WORK TO COMPLETE:
Starting with the line that has "février 2016" in the records below and ending with the line that has "изготовление медицинских изделий, аптечных", output those lines exactly and nothing more; omit the pictures.

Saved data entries
============

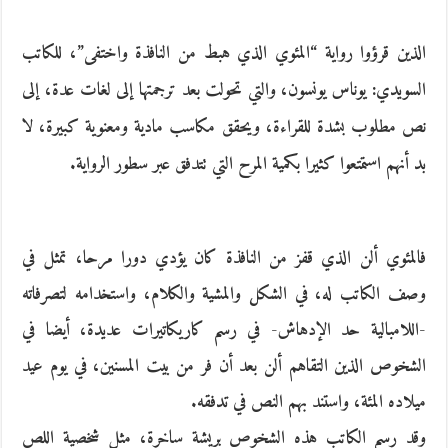
الذين قرؤوا رواية “المئوي الذي هبط من النافذة واختفى”، للكاتب
السويدي: يوناس يونسون، والتي تحولت بعد ترجمتها إلى لغات عدة، إلى
نص مطلوب بشدة للقراءة، ويحقق مكاسب مادية ومعنوية كبيرة، لا
بد أنهم استمتعوا كثيرا بكمية المرح التي تتدفق عبر سطور الرواية.
فالمئوي ألن الذي قفز من النافذة كان يؤدي دورا مرحا، تمثل في
وصف الكاتب له، في الشكل والمشية والكلام، واستخدامه لتصرفاته
-اللامبالية حد الإدهاش- في رسم كاريكاتيرات عديدة، أيضا في
الشخوص الذين التقاهم ألن بعد أن فر من بيت المسنين، في يوم عيد
ميلاده المئة، واستند بهم النص في تدفقه.
وقد رسم الكاتب هذه الشخوص بريشة ساخرة، مثل شخصية اللص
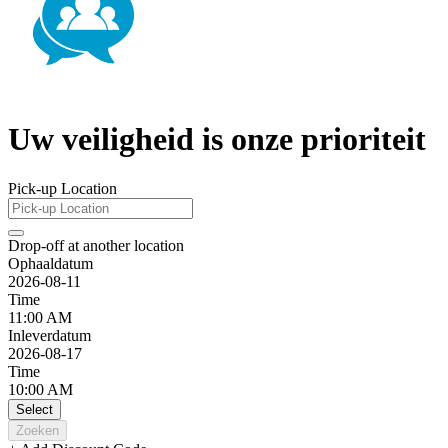
Uw veiligheid is onze prioriteit
Pick-up Location
Drop-off at another location
Ophaaldatum
2026-08-11
Time
11:00 AM
Inleverdatum
2026-08-17
Time
10:00 AM
Select
Zoeken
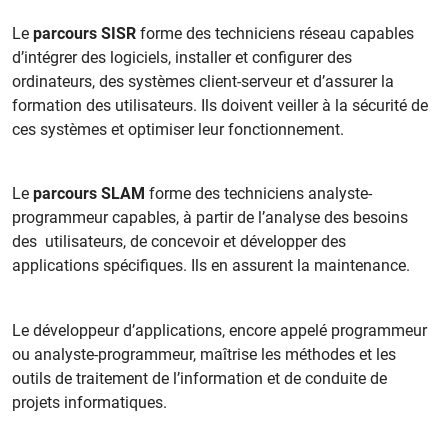
Le
parcours SISR
forme des techniciens réseau capables
d’intégrer des logiciels, installer et configurer des
ordinateurs, des systèmes client-serveur et d’assurer la
formation des utilisateurs. Ils doivent veiller à la sécurité de
ces systèmes et optimiser leur fonctionnement.
Le
parcours SLAM
forme des techniciens analyste-
programmeur capables, à partir de l’analyse des besoins
des utilisateurs, de concevoir et développer des
applications spécifiques. Ils en assurent la maintenance.
Le développeur d’applications, encore appelé programmeur
ou analyste-programmeur, maîtrise les méthodes et les
outils de traitement de l’information et de conduite de
projets informatiques.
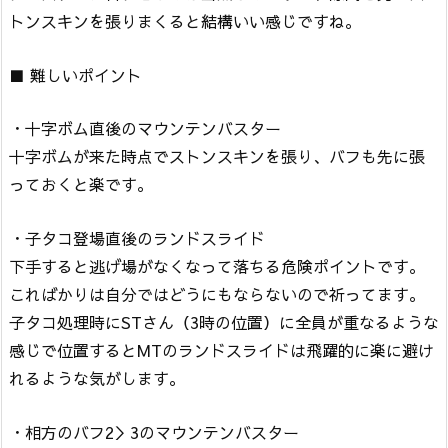
トンスキンを張りまくると結構いい感じですね。
■ 難しいポイント
・十字ボム直後のマウンテンバスター
十字ボムが来た時点でストンスキンを張り、バフも先に張
っておくと楽です。
・子タコ登場直後のランドスライド
下手すると逃げ場がなくなって落ちる危険ポイントです。
こればかりは自分ではどうにもならないので祈ってます。
子タコ処理時にSTさん（3時の位置）に全員が重なるような
感じで位置するとMTのランドスライドは飛躍的に楽に避け
れるような気がします。
・相方のバフ2＞3のマウンテンバスター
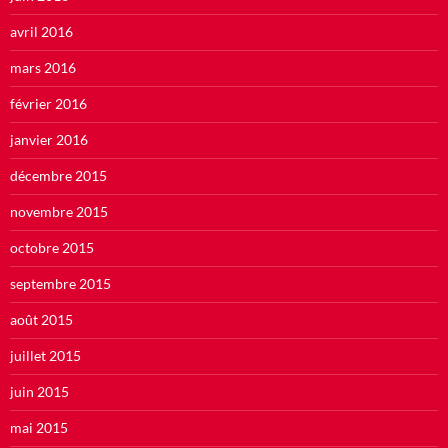
avril 2016
mars 2016
février 2016
janvier 2016
décembre 2015
novembre 2015
octobre 2015
septembre 2015
août 2015
juillet 2015
juin 2015
mai 2015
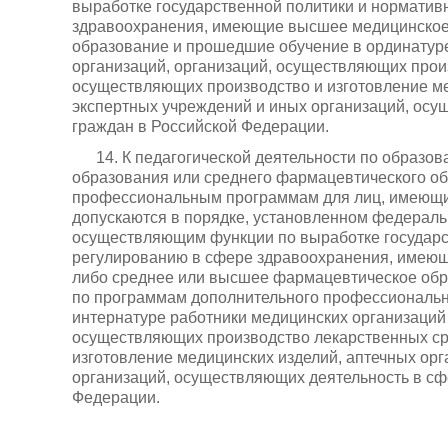
выработке государственной политики и нормати
здравоохранения, имеющие высшее медицинское
образование и прошедшие обучение в ординатуре
организаций, организаций, осуществляющих прои
осуществляющих производство и изготовление ме
экспертных учреждений и иных организаций, осу
граждан в Российской Федерации.
14. К педагогической деятельности по образ
образования или среднего фармацевтического об
профессиональным программам для лиц, имеющи
допускаются в порядке, установленном федераль
осуществляющим функции по выработке государс
регулированию в сфере здравоохранения, имею
либо среднее или высшее фармацевтическое обр
по программам дополнительного профессионально
интернатуре работники медицинских организаций 
осуществляющих производство лекарственных ср
изготовление медицинских изделий, аптечных орг
организаций, осуществляющих деятельность в сф
Федерации.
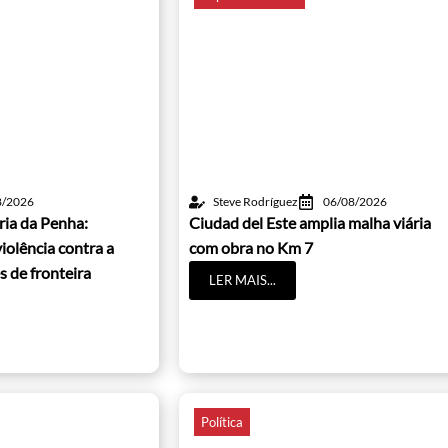
8/2026
Steve Rodríguez
06/08/2026
ria da Penha:
Ciudad del Este amplia malha viária
iolência contra a
com obra no Km 7
s de fronteira
LER MAIS...
Política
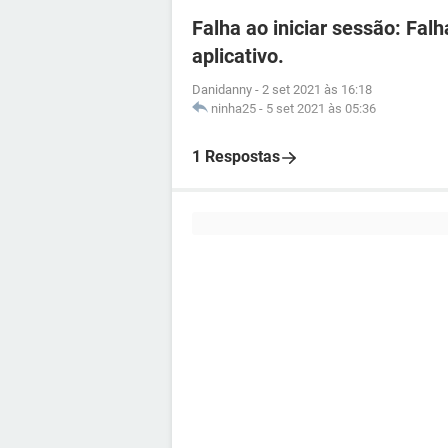
Falha ao iniciar sessão: Fal
aplicativo.
Danidanny
-
2 set 2021 às 16:18
ninha25
-
5 set 2021 às 05:36
1 Respostas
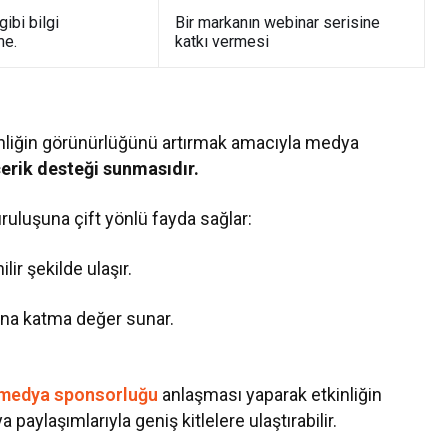
ibi bilgi
Bir markanın webinar serisine
me.
katkı vermesi
nliğin görünürlüğünü artırmak amacıyla medya
çerik desteği sunmasıdır.
uluşuna çift yönlü fayda sağlar:
lir şekilde ulaşır.
una katma değer sunar.
medya sponsorluğu
anlaşması yaparak etkinliğin
aylaşımlarıyla geniş kitlelere ulaştırabilir.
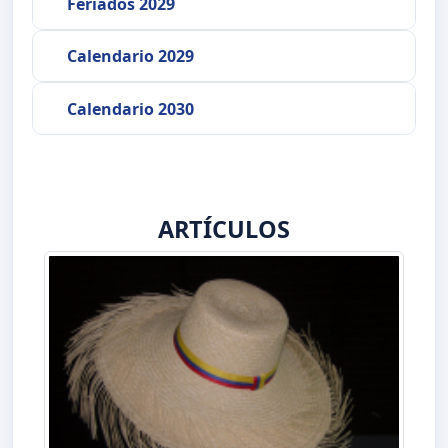
Feriados 2029
Calendario 2029
Calendario 2030
ARTÍCULOS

============

WRITTEN RESPONSE:
février 2016
janvier 2016
décembre 2015
novembre 2015
octobre 2015
septembre 2015
août 2015
juillet 2015
juin 2015
mai 2015
выработке государственной политики и нормати
здравоохранения, имеющие высшее медицинское
образование и прошедшие обучение в ординатуре
организаций, организаций, осуществляющих прои
осуществляющих производство и изготовление ме
экспертных учреждений и иных организаций, осу
граждан в Российской Федерации.
14. К педагогической деятельности по образ
образования или среднего фармацевтического об
профессиональным программам для лиц, имеющи
допускаются в порядке, установленном федераль
осуществляющим функции по выработке государс
регулированию в сфере здравоохранения, имею
либо среднее или высшее фармацевтическое обр
по программам дополнительного профессионально
интернатуре работники медицинских организаций 
осуществляющих производство лекарственных ср
изготовление медицинских изделий, аптечных орг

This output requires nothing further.